Und was machte der Nachwuchs des Gastgebers. Die U 11-Junioren belegten den 8. Platz. Konnten sie in der Vorrunde das sächsische Team vom FC Grimma noch mit 2:0 bezwingen, fehlte im Endplatzierungsspiel um Rang 7 jedoch die Kraft und sie unterlagen gegen den gleichen Gegner mit 1:5.

Die U 9-Junioren konnten mit einem 7. Platz sehr zufrieden sein. Nach schwerer Vorrunde wurden sie Tabellenvierter. Sie spielten gegen den 1. FC Union Berlin, RB Leipzig und die Füchse Berlin.

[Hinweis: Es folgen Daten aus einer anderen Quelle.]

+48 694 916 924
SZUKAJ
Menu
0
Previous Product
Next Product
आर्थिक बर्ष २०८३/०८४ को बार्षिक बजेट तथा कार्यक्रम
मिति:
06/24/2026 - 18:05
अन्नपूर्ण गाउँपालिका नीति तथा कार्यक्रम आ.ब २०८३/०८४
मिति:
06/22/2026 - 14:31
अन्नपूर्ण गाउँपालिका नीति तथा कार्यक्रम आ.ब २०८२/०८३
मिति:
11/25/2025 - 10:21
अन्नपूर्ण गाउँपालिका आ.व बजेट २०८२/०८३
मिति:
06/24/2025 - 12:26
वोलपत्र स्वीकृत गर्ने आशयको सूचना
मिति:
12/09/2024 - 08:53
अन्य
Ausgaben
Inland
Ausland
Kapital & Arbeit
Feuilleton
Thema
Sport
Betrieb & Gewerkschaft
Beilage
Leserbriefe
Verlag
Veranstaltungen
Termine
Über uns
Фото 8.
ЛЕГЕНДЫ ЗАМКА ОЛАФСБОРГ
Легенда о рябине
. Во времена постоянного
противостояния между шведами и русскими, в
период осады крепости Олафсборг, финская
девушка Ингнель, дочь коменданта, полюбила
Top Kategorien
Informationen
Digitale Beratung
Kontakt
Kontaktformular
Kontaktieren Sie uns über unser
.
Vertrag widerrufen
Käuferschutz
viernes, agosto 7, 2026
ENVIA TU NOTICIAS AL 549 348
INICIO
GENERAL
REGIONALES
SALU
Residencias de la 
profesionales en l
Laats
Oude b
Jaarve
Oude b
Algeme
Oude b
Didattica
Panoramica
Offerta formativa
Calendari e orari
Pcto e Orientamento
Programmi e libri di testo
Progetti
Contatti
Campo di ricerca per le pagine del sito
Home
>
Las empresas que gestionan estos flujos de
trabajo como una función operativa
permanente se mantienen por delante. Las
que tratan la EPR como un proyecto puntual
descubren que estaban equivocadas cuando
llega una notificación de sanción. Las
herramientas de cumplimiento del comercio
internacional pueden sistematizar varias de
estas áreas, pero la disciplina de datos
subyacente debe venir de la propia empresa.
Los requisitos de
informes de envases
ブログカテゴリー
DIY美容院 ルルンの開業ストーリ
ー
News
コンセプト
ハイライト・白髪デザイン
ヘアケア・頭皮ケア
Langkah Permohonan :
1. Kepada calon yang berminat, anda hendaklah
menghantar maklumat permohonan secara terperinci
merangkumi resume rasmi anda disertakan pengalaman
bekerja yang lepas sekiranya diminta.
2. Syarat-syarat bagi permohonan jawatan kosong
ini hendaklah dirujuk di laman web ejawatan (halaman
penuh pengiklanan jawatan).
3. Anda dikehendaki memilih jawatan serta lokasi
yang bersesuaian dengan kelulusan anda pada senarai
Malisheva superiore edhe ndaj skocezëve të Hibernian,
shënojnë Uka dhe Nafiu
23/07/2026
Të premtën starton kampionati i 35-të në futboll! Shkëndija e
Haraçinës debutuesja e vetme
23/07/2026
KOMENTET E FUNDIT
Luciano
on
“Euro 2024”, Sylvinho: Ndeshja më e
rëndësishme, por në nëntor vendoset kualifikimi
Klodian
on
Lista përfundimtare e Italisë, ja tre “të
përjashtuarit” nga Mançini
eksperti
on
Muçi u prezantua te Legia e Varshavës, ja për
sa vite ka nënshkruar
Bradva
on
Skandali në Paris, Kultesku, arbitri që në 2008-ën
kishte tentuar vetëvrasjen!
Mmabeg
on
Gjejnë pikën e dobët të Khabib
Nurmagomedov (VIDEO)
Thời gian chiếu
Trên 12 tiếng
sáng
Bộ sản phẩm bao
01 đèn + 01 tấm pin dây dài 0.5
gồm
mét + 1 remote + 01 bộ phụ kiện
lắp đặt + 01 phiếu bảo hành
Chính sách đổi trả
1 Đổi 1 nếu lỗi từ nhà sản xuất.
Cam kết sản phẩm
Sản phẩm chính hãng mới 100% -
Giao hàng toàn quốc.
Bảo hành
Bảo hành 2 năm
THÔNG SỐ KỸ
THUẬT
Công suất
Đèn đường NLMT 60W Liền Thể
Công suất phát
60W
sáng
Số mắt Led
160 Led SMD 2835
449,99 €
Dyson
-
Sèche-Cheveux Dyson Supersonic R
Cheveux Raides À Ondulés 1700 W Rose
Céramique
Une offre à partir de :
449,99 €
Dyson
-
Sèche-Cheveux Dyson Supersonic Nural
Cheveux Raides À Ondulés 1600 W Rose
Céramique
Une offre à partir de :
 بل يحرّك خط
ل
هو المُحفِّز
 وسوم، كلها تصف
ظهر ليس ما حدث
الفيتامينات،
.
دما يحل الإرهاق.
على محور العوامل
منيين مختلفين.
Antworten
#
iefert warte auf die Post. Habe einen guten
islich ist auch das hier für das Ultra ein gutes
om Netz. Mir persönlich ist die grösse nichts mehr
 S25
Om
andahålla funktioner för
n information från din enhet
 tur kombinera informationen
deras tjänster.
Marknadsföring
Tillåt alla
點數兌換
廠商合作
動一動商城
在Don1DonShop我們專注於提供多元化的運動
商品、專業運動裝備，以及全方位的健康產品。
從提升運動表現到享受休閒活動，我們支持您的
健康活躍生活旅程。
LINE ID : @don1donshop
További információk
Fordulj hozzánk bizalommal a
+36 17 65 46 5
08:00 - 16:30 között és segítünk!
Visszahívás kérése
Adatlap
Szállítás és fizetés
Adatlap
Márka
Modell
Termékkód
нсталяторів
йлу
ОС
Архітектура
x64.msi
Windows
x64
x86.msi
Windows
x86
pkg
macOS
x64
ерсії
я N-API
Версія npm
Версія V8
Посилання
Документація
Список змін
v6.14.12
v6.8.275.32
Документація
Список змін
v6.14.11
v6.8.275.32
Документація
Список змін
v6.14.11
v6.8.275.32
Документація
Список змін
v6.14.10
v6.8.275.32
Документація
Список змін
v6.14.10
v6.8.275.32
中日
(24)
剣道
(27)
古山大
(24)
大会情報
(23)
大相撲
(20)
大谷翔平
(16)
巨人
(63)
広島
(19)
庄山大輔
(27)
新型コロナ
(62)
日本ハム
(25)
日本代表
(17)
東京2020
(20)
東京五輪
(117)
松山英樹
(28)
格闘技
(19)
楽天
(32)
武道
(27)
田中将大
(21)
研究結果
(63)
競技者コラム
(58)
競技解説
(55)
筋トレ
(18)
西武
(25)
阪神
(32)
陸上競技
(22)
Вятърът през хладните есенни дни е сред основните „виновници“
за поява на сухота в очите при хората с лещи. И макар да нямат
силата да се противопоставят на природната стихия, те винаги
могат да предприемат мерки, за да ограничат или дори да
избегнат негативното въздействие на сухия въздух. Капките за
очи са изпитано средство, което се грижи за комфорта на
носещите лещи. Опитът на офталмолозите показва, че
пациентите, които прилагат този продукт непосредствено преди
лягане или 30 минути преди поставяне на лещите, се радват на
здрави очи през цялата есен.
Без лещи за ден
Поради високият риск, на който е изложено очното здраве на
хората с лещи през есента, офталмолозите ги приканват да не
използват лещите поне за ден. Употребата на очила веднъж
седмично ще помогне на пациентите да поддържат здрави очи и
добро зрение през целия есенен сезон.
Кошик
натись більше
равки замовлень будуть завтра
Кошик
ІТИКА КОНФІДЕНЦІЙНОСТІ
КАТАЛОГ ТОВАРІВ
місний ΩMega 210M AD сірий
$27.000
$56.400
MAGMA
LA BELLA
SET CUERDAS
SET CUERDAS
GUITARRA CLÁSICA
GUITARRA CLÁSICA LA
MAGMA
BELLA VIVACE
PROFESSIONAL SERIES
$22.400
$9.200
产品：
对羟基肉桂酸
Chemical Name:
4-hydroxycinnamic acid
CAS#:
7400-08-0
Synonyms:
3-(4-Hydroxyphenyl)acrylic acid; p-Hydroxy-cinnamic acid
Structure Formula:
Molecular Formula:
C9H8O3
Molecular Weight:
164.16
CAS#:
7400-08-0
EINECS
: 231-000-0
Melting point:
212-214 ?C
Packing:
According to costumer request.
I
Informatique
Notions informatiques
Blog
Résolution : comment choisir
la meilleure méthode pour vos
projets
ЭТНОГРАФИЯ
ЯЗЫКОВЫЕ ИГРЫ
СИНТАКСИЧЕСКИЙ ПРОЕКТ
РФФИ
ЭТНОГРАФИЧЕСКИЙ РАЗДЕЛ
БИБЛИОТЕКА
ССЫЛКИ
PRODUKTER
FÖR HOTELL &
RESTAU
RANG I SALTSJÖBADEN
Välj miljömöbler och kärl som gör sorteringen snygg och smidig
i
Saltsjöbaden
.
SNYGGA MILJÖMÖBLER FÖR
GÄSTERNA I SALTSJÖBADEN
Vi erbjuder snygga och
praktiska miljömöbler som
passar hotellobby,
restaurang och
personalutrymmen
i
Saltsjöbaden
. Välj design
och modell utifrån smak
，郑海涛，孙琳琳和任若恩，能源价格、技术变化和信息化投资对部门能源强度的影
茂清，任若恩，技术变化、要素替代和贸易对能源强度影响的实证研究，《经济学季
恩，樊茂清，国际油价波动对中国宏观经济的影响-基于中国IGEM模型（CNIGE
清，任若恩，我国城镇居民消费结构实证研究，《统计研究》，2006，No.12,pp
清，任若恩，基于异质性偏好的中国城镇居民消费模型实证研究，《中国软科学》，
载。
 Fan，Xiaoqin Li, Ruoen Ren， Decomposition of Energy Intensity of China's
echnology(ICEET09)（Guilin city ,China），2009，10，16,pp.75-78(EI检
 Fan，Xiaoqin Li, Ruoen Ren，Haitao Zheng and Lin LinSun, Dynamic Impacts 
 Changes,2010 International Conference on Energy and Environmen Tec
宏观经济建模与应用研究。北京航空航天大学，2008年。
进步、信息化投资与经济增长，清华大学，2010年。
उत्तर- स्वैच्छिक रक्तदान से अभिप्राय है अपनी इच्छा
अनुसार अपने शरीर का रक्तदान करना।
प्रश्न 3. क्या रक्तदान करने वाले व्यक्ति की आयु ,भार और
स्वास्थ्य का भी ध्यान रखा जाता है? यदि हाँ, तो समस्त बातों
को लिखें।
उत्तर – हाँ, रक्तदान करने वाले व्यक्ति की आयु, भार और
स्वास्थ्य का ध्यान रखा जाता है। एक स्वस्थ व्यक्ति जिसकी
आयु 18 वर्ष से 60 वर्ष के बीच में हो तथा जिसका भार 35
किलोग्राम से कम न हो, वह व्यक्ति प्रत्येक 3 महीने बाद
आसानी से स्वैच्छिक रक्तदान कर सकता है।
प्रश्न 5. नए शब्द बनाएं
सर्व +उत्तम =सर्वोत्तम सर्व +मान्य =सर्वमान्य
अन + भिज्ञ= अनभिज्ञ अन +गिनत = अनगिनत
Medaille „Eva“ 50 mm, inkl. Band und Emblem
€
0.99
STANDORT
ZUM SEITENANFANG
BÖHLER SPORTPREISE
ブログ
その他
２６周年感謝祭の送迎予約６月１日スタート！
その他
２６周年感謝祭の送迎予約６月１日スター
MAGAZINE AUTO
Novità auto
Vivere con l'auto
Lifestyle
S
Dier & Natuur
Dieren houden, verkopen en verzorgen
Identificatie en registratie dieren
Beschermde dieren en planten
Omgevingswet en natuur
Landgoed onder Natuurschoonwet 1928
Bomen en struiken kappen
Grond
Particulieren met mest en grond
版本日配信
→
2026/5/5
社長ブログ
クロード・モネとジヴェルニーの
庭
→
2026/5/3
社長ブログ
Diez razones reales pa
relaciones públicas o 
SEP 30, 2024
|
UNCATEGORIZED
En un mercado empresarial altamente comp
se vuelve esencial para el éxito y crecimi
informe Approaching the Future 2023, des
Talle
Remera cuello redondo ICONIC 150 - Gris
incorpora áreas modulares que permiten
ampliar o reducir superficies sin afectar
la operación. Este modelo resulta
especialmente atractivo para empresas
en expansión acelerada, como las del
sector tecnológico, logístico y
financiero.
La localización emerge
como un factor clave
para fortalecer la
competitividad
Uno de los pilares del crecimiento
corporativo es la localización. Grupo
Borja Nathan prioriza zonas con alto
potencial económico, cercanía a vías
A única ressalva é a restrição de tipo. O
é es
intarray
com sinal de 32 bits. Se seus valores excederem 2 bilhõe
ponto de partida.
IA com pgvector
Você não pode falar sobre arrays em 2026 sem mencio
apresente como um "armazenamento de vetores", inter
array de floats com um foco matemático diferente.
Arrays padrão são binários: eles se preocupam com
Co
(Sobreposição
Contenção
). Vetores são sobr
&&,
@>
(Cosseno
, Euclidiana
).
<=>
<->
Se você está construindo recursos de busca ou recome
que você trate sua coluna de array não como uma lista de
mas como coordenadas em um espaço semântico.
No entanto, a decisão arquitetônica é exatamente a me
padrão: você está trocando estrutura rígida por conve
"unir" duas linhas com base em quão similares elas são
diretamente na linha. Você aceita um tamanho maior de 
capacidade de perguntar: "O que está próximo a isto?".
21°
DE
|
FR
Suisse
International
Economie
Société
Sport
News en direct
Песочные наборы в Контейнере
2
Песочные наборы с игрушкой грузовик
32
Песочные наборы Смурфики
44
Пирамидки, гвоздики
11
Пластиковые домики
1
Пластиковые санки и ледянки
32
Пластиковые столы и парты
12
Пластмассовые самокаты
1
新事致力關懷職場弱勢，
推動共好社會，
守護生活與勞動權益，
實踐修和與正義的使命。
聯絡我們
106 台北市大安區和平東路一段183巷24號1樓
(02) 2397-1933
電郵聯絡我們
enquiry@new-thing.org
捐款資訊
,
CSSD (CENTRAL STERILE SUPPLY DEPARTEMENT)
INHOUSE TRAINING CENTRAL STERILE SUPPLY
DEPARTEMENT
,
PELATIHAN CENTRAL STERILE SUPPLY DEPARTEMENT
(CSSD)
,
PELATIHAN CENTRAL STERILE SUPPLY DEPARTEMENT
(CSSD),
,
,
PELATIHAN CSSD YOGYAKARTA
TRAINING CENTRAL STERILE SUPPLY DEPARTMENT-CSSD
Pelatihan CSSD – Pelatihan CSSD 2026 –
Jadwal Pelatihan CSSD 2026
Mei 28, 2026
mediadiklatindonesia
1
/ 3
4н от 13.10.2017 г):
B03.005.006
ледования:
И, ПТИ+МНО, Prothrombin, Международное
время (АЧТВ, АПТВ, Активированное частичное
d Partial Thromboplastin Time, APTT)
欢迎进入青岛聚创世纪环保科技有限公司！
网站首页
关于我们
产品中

Im Platzierungsspiel um die Ränge 5 bis 8 riss gegen den 1. FC Magdeburg der Spielfaden. Trotz bester Tormöglichkeiten kam am Ende nur ein 0:6 heraus. Im Spiel um Platz 7 konnten sich die U 9 dann wieder steigern, so dass am Ende ein verdienter 2:1-Sieg gegen Berlin United heraussprang.

Zur Umrahmung des Turniers zählte auch ein Auftritt der Mädchentanzgruppe der Hugo-Distler-Musikschule. Am zweiten Turniertag trat die Jungendtanzgruppe der Step and Dance Schule aus Strausberg auf. Beide Tanzgruppen sind schon seit Jahren beim Fritze-Cup mit dabei. Peter Drews, der das Turnier auch moderierte, wollte unbedingt noch darauf hinweisen, dass ein solches Turnier nicht ohne die zahlreichen Helfer zu stemmen ist. Die nächste Auflage gibt es dann wieder im Sommer.